(Terrible photo of) Jon Langford, Jean Cook, and Jim Elkington at Clay Street Press
My soul has been itching to post about seeing Jon Langford in Cincinnati. Now, spring evaluations turned in and a writing deadline met (with almost 2 hours to spare) I can breathe in and out and recall that evening…
Jon Langford, artist, singer, songwriter, bandleader, troublemaker, anti-sellout punk rocker was putting on an art show at Clay Street Press and concert at MOTR Pub. My husband and I went down to the edge of Ohio to see and meet him. (Jon Langford of the Mekons, of the Waco Brothers, of the Pine Valley Cosmonauts, of the Wee Hairy Beasties. Jon Langford the generous, gregarious collaborator and instigator. Jon Langford who does stuff like this despite the cold in Madison, making me feel like I’m not doing enough to help the cause of the worker and humankind, but somehow it’s still useful to live, and try.
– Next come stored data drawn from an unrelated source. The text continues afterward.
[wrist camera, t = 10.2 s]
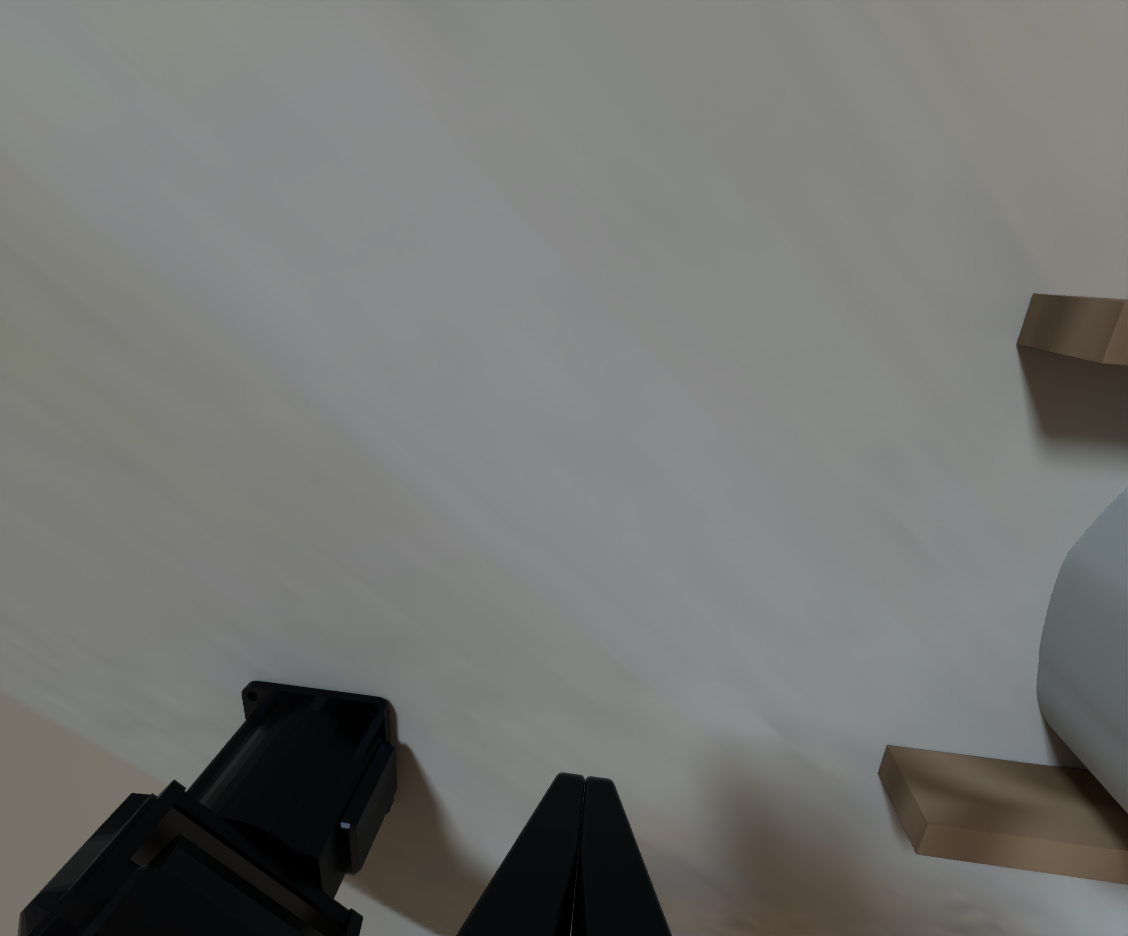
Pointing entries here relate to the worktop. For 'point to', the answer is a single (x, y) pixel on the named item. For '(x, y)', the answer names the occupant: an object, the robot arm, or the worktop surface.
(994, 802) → the bay
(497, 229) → the worktop surface
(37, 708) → the worktop surface
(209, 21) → the worktop surface
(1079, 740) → the lumpy-topped squat cylinder
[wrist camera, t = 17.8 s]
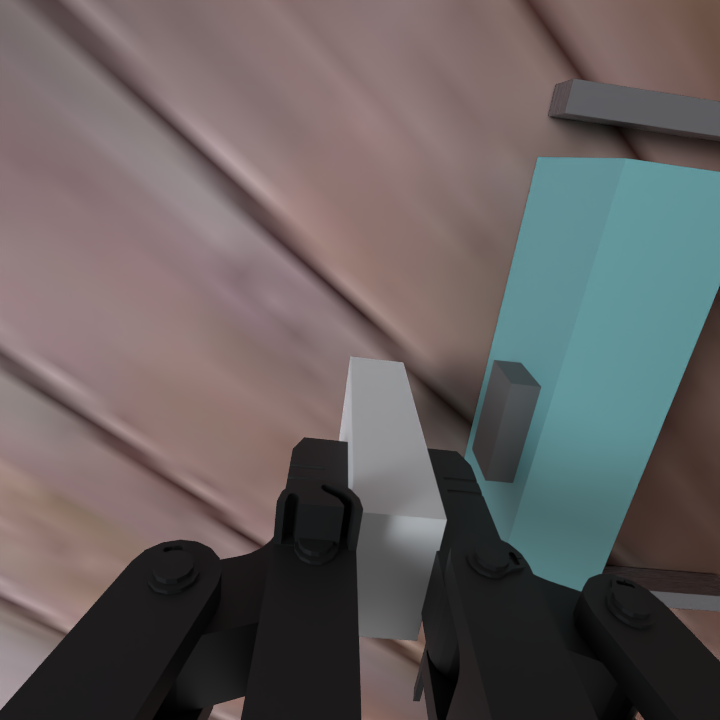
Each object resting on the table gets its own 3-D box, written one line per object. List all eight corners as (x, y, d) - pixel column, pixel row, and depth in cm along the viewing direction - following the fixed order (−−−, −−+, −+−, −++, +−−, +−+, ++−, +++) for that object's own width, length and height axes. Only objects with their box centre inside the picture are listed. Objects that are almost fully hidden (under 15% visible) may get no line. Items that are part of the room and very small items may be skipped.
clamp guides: (555, 84, 14) (573, 78, 13) (942, 144, 15) (990, 143, 14) (437, 566, 21) (442, 590, 20) (709, 588, 22) (728, 612, 20)
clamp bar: (511, 153, 15) (587, 152, 10) (634, 170, 15) (763, 178, 10) (426, 529, 20) (451, 642, 15) (518, 537, 20) (570, 650, 16)
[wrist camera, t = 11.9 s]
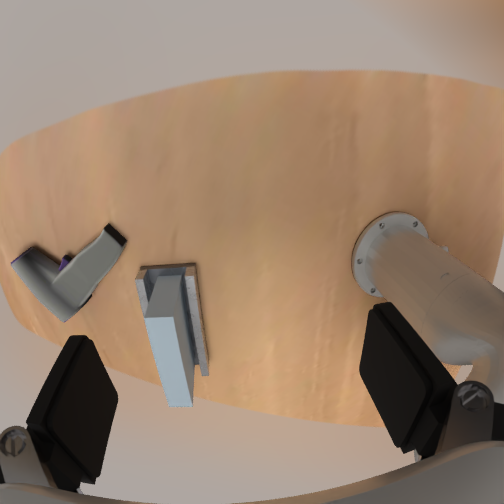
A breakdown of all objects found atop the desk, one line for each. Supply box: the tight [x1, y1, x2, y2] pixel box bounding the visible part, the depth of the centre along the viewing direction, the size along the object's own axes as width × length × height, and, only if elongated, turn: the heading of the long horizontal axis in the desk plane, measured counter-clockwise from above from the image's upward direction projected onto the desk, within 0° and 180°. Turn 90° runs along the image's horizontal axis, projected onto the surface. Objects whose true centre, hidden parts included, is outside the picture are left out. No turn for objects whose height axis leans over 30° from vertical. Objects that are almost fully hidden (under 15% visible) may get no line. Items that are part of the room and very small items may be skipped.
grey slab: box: [144, 275, 195, 407], centre depth 36 cm, size 14×3×9 cm, turn 1°
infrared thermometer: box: [11, 224, 127, 322], centre depth 34 cm, size 5×12×15 cm
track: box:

Jon Langford of whom I am a newish fan, but I guess there’s still time to gush.)
I had a lovely conversation with Skull Orchard violinist Jean Cook, told her how my four-year-old daughter (beginning fiddler, who loves the music that swirls around Langford) is a big fan of hers. Jean Cook was kind, and wonderful to watch play. Langford is one of those people who surrounds himself with other great people, whose work fits into this fantasy I have about a group of creative humans converging to forge an exquisite tool that splits open the world, reconfiguring it into a place where people make instead of trash things, where the work people do brings honor, intrigue, and inspiration to the inside of the soul’s corners…
I just wanna be there.
Dream alert: This morning I had a dream. I was in Seattle, working at the Annex Theatre with some of the people who were there in the 1990s. (It’s notable that I worked there briefly in the real 1990s but never felt cool or connected to the core of the place, to its inner tribe.) In the dream, it was 45 minutes to curtain, and I kinda knew my lines, but wasn’t confident. I had a small role, and I decided I really didn’t care if I knew my lines–I’d wing it. (This is progress. Usually my theatre dreams center around having to go onstage in five minutes, having just gotten the script. Classic, clichéd performance anxiety dreams.) In this morning’s dream, as we were getting ready for the show, in the velvety backstage light, I put Langford’s Skull Orchard Revisited on the turntable and on came “Tom Jones’ Levitation.” I asked one of the Annex guys what he thought of the music. He dug it; everyone did. It was one of those peak moments where art meets heart and you really can fly, like Tom Jones. Someone gave me a bag of home-grown dried peppers. I asked if they would help me stop sweating and feel less nervous, or if they were the kind to have with chocolate. (Yeah, chocolate was the answer.) The moment was one of ensemble. Of generosity. We were doing our work, and all was well in this badly broken world.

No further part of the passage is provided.